Items from a dataset
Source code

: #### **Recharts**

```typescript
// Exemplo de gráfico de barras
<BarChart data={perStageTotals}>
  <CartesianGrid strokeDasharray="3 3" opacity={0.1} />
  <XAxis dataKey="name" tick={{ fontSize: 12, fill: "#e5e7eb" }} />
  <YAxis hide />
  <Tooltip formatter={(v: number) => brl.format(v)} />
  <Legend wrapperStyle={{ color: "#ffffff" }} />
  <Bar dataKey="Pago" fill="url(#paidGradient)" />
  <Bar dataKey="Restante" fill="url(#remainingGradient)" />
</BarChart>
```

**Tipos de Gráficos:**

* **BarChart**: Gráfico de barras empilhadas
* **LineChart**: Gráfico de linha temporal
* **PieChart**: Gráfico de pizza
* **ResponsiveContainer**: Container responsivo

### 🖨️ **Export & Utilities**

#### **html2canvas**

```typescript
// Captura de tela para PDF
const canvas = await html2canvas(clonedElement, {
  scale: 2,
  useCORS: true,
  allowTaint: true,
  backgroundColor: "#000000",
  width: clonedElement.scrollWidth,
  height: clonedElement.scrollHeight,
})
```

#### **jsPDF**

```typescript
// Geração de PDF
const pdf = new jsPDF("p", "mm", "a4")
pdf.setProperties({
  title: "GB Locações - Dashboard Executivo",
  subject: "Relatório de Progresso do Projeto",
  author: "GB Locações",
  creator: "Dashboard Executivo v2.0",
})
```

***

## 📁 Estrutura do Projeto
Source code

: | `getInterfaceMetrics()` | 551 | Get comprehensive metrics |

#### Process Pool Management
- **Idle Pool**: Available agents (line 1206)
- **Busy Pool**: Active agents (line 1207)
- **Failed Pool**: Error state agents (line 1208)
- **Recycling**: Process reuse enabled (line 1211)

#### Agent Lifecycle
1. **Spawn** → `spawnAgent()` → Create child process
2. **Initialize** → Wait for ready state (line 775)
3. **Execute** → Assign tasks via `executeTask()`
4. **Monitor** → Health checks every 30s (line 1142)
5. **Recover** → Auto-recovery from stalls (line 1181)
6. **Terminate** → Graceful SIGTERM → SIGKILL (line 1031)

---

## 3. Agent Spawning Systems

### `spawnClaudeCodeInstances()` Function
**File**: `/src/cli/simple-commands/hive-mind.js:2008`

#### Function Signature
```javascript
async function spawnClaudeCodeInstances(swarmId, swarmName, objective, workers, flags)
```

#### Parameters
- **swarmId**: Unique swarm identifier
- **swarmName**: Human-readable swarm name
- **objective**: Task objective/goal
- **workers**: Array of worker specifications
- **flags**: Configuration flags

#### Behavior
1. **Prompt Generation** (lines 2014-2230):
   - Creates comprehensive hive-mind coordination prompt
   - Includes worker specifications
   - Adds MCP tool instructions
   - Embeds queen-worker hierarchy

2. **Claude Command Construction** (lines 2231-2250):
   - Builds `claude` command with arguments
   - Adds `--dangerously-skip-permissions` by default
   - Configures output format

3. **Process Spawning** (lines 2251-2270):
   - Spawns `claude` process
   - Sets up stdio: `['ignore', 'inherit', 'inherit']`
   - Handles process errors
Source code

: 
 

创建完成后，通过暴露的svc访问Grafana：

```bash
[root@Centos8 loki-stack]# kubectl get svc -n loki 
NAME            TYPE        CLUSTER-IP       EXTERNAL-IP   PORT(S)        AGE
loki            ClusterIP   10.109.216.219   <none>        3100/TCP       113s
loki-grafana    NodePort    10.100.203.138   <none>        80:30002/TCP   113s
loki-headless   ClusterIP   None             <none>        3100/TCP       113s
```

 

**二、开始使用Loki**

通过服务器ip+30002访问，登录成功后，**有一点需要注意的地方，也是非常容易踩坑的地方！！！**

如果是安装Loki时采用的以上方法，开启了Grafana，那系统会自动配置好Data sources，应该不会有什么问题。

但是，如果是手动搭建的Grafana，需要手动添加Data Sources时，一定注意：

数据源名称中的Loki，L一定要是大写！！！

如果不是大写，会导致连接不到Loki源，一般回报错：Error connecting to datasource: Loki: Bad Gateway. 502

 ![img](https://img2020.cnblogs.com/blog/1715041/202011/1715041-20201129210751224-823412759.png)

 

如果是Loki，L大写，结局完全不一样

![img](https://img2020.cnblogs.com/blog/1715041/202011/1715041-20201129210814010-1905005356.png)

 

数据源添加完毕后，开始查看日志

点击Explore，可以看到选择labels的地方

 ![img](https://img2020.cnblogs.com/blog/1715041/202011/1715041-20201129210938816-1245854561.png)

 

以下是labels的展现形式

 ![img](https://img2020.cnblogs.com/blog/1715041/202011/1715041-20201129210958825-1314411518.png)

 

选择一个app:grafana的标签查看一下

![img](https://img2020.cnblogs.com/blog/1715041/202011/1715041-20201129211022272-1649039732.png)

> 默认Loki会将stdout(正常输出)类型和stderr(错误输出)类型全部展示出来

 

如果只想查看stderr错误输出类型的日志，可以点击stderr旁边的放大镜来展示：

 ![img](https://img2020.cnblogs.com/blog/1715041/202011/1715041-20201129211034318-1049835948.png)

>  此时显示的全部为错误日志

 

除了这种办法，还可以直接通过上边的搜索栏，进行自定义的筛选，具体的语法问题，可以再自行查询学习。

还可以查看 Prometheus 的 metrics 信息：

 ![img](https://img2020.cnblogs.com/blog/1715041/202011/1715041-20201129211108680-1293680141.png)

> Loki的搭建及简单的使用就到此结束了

→ Assignment: Would you reproduce all the entries exactly?

→ Solution for this exercise:
Source code

: #### **Recharts**

```typescript
// Exemplo de gráfico de barras
<BarChart data={perStageTotals}>
  <CartesianGrid strokeDasharray="3 3" opacity={0.1} />
  <XAxis dataKey="name" tick={{ fontSize: 12, fill: "#e5e7eb" }} />
  <YAxis hide />
  <Tooltip formatter={(v: number) => brl.format(v)} />
  <Legend wrapperStyle={{ color: "#ffffff" }} />
  <Bar dataKey="Pago" fill="url(#paidGradient)" />
  <Bar dataKey="Restante" fill="url(#remainingGradient)" />
</BarChart>
```

**Tipos de Gráficos:**

* **BarChart**: Gráfico de barras empilhadas
* **LineChart**: Gráfico de linha temporal
* **PieChart**: Gráfico de pizza
* **ResponsiveContainer**: Container responsivo

### 🖨️ **Export & Utilities**

#### **html2canvas**

```typescript
// Captura de tela para PDF
const canvas = await html2canvas(clonedElement, {
  scale: 2,
  useCORS: true,
  allowTaint: true,
  backgroundColor: "#000000",
  width: clonedElement.scrollWidth,
  height: clonedElement.scrollHeight,
})
```

#### **jsPDF**

```typescript
// Geração de PDF
const pdf = new jsPDF("p", "mm", "a4")
pdf.setProperties({
  title: "GB Locações - Dashboard Executivo",
  subject: "Relatório de Progresso do Projeto",
  author: "GB Locações",
  creator: "Dashboard Executivo v2.0",
})
```

***

## 📁 Estrutura do Projeto
Source code

: | `getInterfaceMetrics()` | 551 | Get comprehensive metrics |

#### Process Pool Management
- **Idle Pool**: Available agents (line 1206)
- **Busy Pool**: Active agents (line 1207)
- **Failed Pool**: Error state agents (line 1208)
- **Recycling**: Process reuse enabled (line 1211)

#### Agent Lifecycle
1. **Spawn** → `spawnAgent()` → Create child process
2. **Initialize** → Wait for ready state (line 775)
3. **Execute** → Assign tasks via `executeTask()`
4. **Monitor** → Health checks every 30s (line 1142)
5. **Recover** → Auto-recovery from stalls (line 1181)
6. **Terminate** → Graceful SIGTERM → SIGKILL (line 1031)

---

## 3. Agent Spawning Systems

### `spawnClaudeCodeInstances()` Function
**File**: `/src/cli/simple-commands/hive-mind.js:2008`

#### Function Signature
```javascript
async function spawnClaudeCodeInstances(swarmId, swarmName, objective, workers, flags)
```

#### Parameters
- **swarmId**: Unique swarm identifier
- **swarmName**: Human-readable swarm name
- **objective**: Task objective/goal
- **workers**: Array of worker specifications
- **flags**: Configuration flags

#### Behavior
1. **Prompt Generation** (lines 2014-2230):
   - Creates comprehensive hive-mind coordination prompt
   - Includes worker specifications
   - Adds MCP tool instructions
   - Embeds queen-worker hierarchy

2. **Claude Command Construction** (lines 2231-2250):
   - Builds `claude` command with arguments
   - Adds `--dangerously-skip-permissions` by default
   - Configures output format

3. **Process Spawning** (lines 2251-2270):
   - Spawns `claude` process
   - Sets up stdio: `['ignore', 'inherit', 'inherit']`
   - Handles process errors
Source code

: 
 

创建完成后，通过暴露的svc访问Grafana：

```bash
[root@Centos8 loki-stack]# kubectl get svc -n loki 
NAME            TYPE        CLUSTER-IP       EXTERNAL-IP   PORT(S)        AGE
loki            ClusterIP   10.109.216.219   <none>        3100/TCP       113s
loki-grafana    NodePort    10.100.203.138   <none>        80:30002/TCP   113s
loki-headless   ClusterIP   None             <none>        3100/TCP       113s
```

 

**二、开始使用Loki**

通过服务器ip+30002访问，登录成功后，**有一点需要注意的地方，也是非常容易踩坑的地方！！！**

如果是安装Loki时采用的以上方法，开启了Grafana，那系统会自动配置好Data sources，应该不会有什么问题。

但是，如果是手动搭建的Grafana，需要手动添加Data Sources时，一定注意：

数据源名称中的Loki，L一定要是大写！！！

如果不是大写，会导致连接不到Loki源，一般回报错：Error connecting to datasource: Loki: Bad Gateway. 502

 ![img](https://img2020.cnblogs.com/blog/1715041/202011/1715041-20201129210751224-823412759.png)

 

如果是Loki，L大写，结局完全不一样

![img](https://img2020.cnblogs.com/blog/1715041/202011/1715041-20201129210814010-1905005356.png)

 

数据源添加完毕后，开始查看日志

点击Explore，可以看到选择labels的地方

 ![img](https://img2020.cnblogs.com/blog/1715041/202011/1715041-20201129210938816-1245854561.png)

 

以下是labels的展现形式

 ![img](https://img2020.cnblogs.com/blog/1715041/202011/1715041-20201129210958825-1314411518.png)

 

选择一个app:grafana的标签查看一下

![img](https://img2020.cnblogs.com/blog/1715041/202011/1715041-20201129211022272-1649039732.png)

> 默认Loki会将stdout(正常输出)类型和stderr(错误输出)类型全部展示出来

 

如果只想查看stderr错误输出类型的日志，可以点击stderr旁边的放大镜来展示：

 ![img](https://img2020.cnblogs.com/blog/1715041/202011/1715041-20201129211034318-1049835948.png)

>  此时显示的全部为错误日志

 

除了这种办法，还可以直接通过上边的搜索栏，进行自定义的筛选，具体的语法问题，可以再自行查询学习。

还可以查看 Prometheus 的 metrics 信息：

 ![img](https://img2020.cnblogs.com/blog/1715041/202011/1715041-20201129211108680-1293680141.png)

> Loki的搭建及简单的使用就到此结束了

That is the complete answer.